Which is why I'm not assuming anything. ;)

I'm just re-emphasizing (like you have) that there is quite a bit of difference between R5xx and R3/4xx in terms of shader capability and precision...there's going to be lots of new transistors in there to cover that. So "only" being marginally faster than the current high-end R4xx would not be all that surprising considering the new capabilities. There is a chance, though, that since the shader design had to be revamped more than "trivially", that additional efficiency gains could have been incorporated as well.
 
WRT to the texture address processing - their past does one thng and their future does (more or less the same); its likely their present would do the same as well.

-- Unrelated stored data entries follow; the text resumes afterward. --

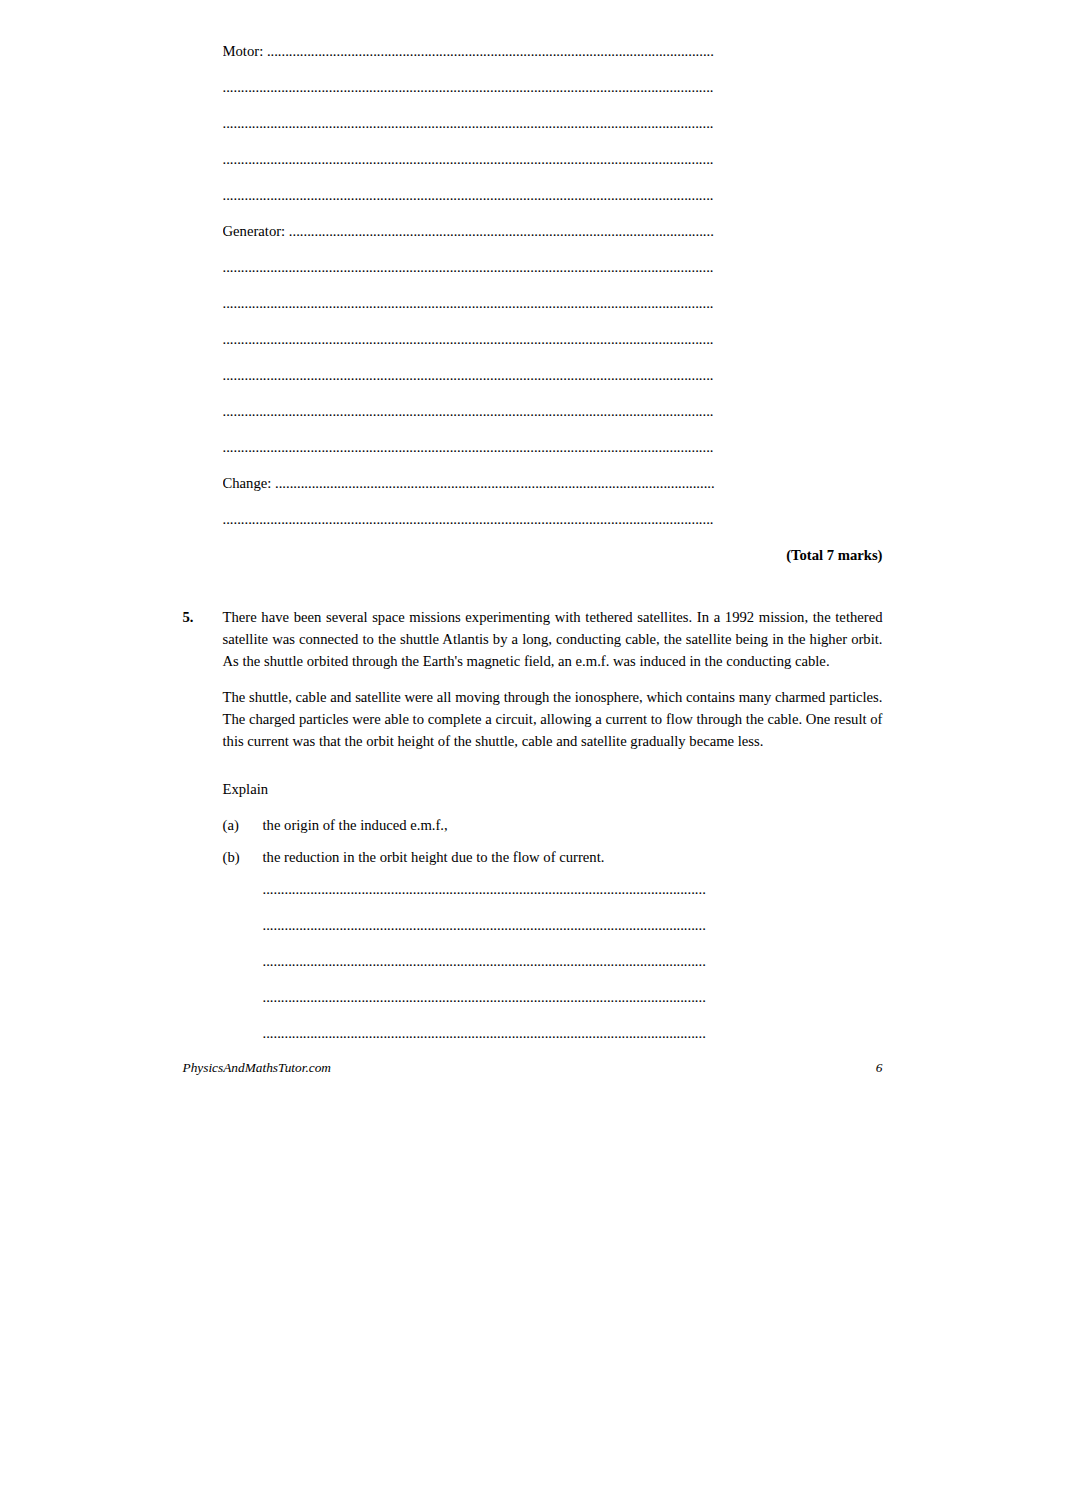Motor: ..........................................................................................................................
......................................................................................................................................
......................................................................................................................................
......................................................................................................................................
......................................................................................................................................
Generator: ....................................................................................................................
......................................................................................................................................
......................................................................................................................................
......................................................................................................................................
......................................................................................................................................
......................................................................................................................................
......................................................................................................................................
Change: ........................................................................................................................
......................................................................................................................................
(Total 7 marks)
5.
There have been several space missions experimenting with tethered satellites. In a 1992 mission, the tethered satellite was connected to the shuttle Atlantis by a long, conducting cable, the satellite being in the higher orbit. As the shuttle orbited through the Earth's magnetic field, an e.m.f. was induced in the conducting cable.
The shuttle, cable and satellite were all moving through the ionosphere, which contains many charmed particles. The charged particles were able to complete a circuit, allowing a current to flow through the cable. One result of this current was that the orbit height of the shuttle, cable and satellite gradually became less.
Explain
(a)
the origin of the induced e.m.f.,
(b)
the reduction in the orbit height due to the flow of current.
.........................................................................................................................
.........................................................................................................................
.........................................................................................................................
.........................................................................................................................
.........................................................................................................................
PhysicsAndMathsTutor.com 6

Uttar, you are reading too much into the "designed at NV30 time", it could mean a multitude of things, for instance it could mean they have paid particular attention to FP32 register performance....
 
Uttar said:
Memory Frequency*(Bus Width/256)/Core Frequency.
Hmm, well you're not taking account of fragment shader pipeline count, which is, frankly, pointless.

If you take Bandwidth/Single-texture rate (or Bandwidth/fragment rate) as the basis of your argument, I think it'll be more convincing.

Jawed
 
vb said:
lets start this cronologicaly

1 ATI decoupled texture units from fragment quads to make them available vertex units ->R520
Is this an established fact or just conjecture and speculation?

(I've missed quite a few topics on this in the past few months, especially the really long threads, so a link for me to read up on this would be great. Thanks!)
 
incurable said:
Is this an established fact or just conjecture and speculation?

(I've missed quite a few topics on this in the past few months, especially the really long threads, so a link for me to read up on this would be great. Thanks!)